We’re still between seasons here, after the last one wrapped at the end of July. But it’s still gloriously sunny outside my window, the evenings are still cloudless and golden (above, returning from Arran a few days ago), and it’s still warm enough to go swimming in the sea here in Western Scotland. So I’m making the somewhat unscientific decision that it’s still summer. That’s what it clearly still is: summer! Absolutely.
And with that in mind, and since I’ll only be writing pieces for paid subscribers for the next week or so, I’m about to recommend a book to all of you, because it’s well-documented that most people read more books in the summer.
(For the record, this has always confused me a bit. I read most when the weather outside is ‘orrible - something about a warm drink bringing life back into your deadened fingers, your woolly-socked feet curled up under you on the sofa, the rain splattering merrily against the window. Something about the right biscuits. These are my book times. But apparently the modern publishing scene is powered by beaches, and as it’s still summer in the Northern Hemisphere, you’re probably more in the mood for a good book and I’m going with that.)

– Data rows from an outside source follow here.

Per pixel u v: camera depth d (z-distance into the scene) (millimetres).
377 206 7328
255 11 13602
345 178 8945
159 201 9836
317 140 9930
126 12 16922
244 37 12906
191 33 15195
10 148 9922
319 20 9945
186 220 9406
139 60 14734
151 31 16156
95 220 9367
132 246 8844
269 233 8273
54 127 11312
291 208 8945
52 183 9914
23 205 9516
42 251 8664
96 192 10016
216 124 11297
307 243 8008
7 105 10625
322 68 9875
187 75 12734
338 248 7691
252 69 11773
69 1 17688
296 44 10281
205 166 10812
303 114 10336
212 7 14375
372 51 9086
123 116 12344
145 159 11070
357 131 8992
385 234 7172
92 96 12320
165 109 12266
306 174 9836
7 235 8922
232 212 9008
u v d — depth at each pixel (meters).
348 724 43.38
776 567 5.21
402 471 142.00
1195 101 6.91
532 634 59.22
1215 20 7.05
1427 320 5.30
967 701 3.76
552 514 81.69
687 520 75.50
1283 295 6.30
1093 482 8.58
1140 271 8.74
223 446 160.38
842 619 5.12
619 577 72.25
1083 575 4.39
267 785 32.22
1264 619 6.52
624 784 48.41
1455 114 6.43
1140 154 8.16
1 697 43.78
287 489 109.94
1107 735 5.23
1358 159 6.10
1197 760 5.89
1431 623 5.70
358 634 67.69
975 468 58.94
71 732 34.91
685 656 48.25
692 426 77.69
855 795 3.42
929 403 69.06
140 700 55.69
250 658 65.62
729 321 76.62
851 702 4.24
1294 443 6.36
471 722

The book I’ll suggest to you is by Katherine May, who last week saw a flying ship:
“…it’s a well-known optical illusion called a superior mirage, caused by differences in air temperature - essentially, the air at the line of sight is cooler than the air above it (it’s normally the other way around). This temperature inversion causes light to refract differently, bending downwards. This makes objects look as if they’re floating above the solid thing on which they actually rest. Unlike the famous “fata morgana” illusion, which can make whole “fairy” cities appear in desert skies, the one I saw didn’t distort the object. It just made it look like it was a few metres above the sea at the horizon. Which was quite exciting enough for me.”
Yet again, Katherine is fascinated with exactly the same things I am - or more probably vice versa. This happens quite a lot, giving me the feeling that the most useful thing I could do with each of my newsletters is simply write “what she said!” and then link to Katherine’s Substack.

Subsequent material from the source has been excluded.